*Extrait retenu*:
===============
Opinion
La Turquie attaque les Kurdes et
menace d'attaquer militairement la Syrie
Chris
Marsden
Mercredi 8 août
2012
A la veille d'une
offensive majeure du régime syrien dans
la ville d'Alep, la Turquie a menacé
d'envahir la Syrie, utilisant comme
prétexte le fait que des groupes kurdes
ont pris le contrôle de territoires sur
sa frontière nord.
Un tel acte
pourrait entraîner Ankara directement
dans une guerre avec la Syrie alors que
la Turquie avait longtemps cherché à
diriger les choses en contrôlant le
Congrès national syrien et l'Armée
syrienne libre, opposés au régime
syrien.
Cela aurait lieu
avec le soutien total des Etats-Unis.
Le journal Egyptien
Al Ahram a cité des informations
parues dans les médias turcs selon
lesquelles l'ambassade des Etats-Unis à
Ankara et le consulat américain à Adana,
dans le sud-ouest de la Turquie, ont «
préparé des opérations militaires contre
le régime Baath syrien, le gouvernement
turc en étant informé ».
Un grand nombre de
camions militaires, chargés d'armes
destinées à l'opposition syrienne, ont
été vus quittant la base aérienne d'Incirlik.
Le ministre turc
des Affaires étrangères, Ahmet Davutoglu,
a averti de ce qu'un massacre allait
avoir lieu à Alep, qui est proche de la
frontière turque, et lança un appel à
l'action. Les événements s'accompagnent
d'une escalade rhétorique ayant pour
thème une « menace terroriste » posée
par les Kurdes.
Dans la quinzaine
passée, jusqu'à cent quinze combattant
kurdes on été tués dans le sud-est de la
Turquie au cours d'opération militaires
avec des attaques aériennes près de la
ville de Semdinli. Dimanche, il y eut
une contre-offensive de la part de
forces kurdes qui ont attaqué trois
postes militaires près de la frontière
iraquienne et au cours de laquelle au
moins six soldats turcs et quatorze
rebelles ont été tués. Des responsables
turcs ont affirmé avoir eu affaire à
deux cent combattants du PKK (Parti des
travailleurs du Kurdistan).
Les Kurdes
représentent 17 pour cent de la
population iraquienne (31 millions
d'habitants) ce qui comprend la région
semi autonome du Kurdistan iraquien, 9
pour cent de la population syrienne (21
millions d'habitants) et de 7 à 10 pour
cent de la population iranienne (75
millions).
20 millions de
Kurdes (25 pour cent de la population)
vivent en Turquie, mais celle-ci
s'oppose avec véhémence à la création
d'un Etat indépendant. L'armée turque
s'en est pris en particulier aux forces
du PKK, avec lequel elle est en conflit
depuis 1984, un conflit qui a coûté 40
000 vies surtout parmi les Kurdes. L'AKP
(Parti de la justice et du
développement) le parti au gouvernement,
a cependant fait clairement comprendre
que son objectif était en fin de compte
une intervention directe en Syrie.
===============
*Données fournies*:
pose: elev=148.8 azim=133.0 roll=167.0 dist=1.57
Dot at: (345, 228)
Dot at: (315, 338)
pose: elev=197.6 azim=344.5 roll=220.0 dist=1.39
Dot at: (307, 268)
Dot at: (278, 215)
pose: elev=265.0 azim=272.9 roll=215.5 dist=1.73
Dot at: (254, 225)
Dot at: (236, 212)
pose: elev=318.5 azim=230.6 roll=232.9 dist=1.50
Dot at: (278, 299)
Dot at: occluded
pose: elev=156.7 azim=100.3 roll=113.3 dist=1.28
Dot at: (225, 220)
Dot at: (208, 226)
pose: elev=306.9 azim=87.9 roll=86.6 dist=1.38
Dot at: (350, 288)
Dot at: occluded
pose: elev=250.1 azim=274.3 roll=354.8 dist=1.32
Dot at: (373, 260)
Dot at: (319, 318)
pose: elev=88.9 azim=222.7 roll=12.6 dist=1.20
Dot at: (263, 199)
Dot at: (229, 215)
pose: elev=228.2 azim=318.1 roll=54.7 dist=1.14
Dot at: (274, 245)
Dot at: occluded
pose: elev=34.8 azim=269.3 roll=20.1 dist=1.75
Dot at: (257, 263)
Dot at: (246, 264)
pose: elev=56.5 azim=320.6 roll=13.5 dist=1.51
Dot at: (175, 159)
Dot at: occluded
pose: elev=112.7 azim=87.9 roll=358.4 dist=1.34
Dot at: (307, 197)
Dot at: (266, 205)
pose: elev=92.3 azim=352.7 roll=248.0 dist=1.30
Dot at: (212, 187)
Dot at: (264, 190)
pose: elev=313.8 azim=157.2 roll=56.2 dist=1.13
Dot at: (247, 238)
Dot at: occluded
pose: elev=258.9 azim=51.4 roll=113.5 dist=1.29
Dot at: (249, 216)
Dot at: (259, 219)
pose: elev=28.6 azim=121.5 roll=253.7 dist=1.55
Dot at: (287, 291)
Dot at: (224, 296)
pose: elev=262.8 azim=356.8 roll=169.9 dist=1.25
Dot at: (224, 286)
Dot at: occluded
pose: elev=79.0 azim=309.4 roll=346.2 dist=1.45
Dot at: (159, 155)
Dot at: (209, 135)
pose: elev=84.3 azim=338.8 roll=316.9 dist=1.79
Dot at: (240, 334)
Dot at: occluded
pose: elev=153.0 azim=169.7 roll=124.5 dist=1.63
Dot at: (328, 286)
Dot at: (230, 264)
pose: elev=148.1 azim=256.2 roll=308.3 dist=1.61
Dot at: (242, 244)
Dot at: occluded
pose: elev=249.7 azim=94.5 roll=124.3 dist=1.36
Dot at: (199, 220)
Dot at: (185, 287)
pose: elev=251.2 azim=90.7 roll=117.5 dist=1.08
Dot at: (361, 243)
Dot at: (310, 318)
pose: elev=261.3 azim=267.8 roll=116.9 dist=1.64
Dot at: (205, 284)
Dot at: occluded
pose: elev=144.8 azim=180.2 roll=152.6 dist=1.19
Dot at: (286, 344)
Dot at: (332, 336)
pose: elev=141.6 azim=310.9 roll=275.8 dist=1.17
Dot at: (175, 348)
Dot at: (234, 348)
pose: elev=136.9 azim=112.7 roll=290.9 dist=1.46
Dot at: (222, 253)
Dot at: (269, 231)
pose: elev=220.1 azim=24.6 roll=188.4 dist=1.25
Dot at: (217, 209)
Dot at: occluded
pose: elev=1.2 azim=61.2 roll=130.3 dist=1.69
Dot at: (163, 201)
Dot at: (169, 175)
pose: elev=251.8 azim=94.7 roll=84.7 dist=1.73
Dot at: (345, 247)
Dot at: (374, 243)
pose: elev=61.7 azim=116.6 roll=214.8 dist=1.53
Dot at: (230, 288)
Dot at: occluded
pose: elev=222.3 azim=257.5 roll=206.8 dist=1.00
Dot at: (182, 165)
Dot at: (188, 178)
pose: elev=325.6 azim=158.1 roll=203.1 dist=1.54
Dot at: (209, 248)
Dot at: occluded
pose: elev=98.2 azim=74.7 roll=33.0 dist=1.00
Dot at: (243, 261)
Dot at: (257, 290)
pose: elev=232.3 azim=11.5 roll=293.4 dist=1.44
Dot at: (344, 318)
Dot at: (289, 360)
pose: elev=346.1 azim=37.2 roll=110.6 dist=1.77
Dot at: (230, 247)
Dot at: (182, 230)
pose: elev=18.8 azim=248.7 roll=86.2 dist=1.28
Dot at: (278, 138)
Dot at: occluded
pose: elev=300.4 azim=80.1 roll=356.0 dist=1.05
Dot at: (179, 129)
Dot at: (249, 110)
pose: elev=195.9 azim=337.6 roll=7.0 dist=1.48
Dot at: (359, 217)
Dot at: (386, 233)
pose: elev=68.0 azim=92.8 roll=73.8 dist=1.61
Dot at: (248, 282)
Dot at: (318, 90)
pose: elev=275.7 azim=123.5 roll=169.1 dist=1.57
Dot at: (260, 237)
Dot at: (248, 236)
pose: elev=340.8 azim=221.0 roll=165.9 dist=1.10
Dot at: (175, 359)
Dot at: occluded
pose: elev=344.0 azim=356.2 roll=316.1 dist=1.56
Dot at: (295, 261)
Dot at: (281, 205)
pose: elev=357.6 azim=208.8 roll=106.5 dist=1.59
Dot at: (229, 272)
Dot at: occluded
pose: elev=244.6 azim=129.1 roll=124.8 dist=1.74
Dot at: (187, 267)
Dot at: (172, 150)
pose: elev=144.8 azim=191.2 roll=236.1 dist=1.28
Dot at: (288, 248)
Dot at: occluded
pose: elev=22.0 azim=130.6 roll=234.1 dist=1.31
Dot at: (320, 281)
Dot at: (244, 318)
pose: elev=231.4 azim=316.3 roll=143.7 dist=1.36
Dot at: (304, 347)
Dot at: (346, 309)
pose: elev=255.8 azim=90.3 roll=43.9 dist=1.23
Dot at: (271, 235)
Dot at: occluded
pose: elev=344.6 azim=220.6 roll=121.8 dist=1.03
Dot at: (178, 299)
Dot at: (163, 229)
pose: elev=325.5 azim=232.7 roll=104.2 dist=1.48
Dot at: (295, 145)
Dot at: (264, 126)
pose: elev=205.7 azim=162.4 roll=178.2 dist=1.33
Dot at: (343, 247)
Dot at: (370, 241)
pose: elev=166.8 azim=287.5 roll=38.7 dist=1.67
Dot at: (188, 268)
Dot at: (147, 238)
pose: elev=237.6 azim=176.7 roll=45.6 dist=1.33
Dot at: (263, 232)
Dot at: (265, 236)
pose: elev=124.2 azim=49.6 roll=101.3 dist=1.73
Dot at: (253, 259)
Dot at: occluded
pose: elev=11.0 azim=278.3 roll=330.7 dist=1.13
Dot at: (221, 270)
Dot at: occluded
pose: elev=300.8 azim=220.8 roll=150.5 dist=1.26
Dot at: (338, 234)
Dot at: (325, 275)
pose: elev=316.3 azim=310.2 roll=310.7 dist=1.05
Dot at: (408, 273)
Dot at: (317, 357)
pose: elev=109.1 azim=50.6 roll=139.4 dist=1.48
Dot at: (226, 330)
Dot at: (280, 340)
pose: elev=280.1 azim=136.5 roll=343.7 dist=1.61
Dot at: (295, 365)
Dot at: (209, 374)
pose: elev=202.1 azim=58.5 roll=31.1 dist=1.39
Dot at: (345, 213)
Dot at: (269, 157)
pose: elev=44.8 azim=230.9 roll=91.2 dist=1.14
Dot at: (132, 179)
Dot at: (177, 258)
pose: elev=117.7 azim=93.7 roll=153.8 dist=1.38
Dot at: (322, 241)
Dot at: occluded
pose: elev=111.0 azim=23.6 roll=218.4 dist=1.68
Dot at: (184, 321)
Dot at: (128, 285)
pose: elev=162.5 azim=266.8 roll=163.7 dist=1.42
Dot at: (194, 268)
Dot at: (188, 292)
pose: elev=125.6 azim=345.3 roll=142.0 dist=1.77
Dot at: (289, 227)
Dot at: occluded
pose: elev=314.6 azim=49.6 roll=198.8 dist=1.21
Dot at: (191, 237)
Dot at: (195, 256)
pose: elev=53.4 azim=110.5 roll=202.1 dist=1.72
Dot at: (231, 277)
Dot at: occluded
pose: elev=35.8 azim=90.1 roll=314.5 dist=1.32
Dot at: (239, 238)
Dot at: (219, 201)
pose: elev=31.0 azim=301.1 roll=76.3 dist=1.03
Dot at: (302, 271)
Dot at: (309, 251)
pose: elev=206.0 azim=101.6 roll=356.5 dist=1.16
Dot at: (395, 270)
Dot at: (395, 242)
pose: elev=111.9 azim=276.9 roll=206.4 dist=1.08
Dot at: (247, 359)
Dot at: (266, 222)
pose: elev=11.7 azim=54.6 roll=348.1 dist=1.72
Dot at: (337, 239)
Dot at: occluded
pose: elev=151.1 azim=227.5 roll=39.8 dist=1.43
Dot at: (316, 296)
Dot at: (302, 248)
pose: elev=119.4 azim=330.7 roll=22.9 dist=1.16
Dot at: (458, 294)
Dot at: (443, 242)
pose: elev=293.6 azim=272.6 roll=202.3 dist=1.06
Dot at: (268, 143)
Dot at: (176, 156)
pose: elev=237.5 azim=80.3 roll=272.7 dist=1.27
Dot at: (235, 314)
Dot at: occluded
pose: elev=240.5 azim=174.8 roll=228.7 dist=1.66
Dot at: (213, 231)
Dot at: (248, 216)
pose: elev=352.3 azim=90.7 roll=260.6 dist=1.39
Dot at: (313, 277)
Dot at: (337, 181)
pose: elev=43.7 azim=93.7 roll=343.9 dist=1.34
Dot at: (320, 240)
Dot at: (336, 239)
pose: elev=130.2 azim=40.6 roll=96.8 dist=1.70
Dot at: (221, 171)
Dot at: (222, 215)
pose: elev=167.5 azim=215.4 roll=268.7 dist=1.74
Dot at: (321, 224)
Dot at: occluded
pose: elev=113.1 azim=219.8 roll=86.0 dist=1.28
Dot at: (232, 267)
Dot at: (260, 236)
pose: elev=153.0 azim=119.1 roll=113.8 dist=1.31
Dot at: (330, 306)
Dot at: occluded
===============
*Consigne écrite*:
Transcrivez le passage de l'article sur la Turquie et les Kurdes, de « Un grand nombre » à « par les Kurdes. ».

*Solution proposée*:
Un grand nombre de
camions militaires, chargés d'armes
destinées à l'opposition syrienne, ont
été vus quittant la base aérienne d'Incirlik.
Le ministre turc
des Affaires étrangères, Ahmet Davutoglu,
a averti de ce qu'un massacre allait
avoir lieu à Alep, qui est proche de la
frontière turque, et lança un appel à
l'action. Les événements s'accompagnent
d'une escalade rhétorique ayant pour
thème une « menace terroriste » posée
par les Kurdes.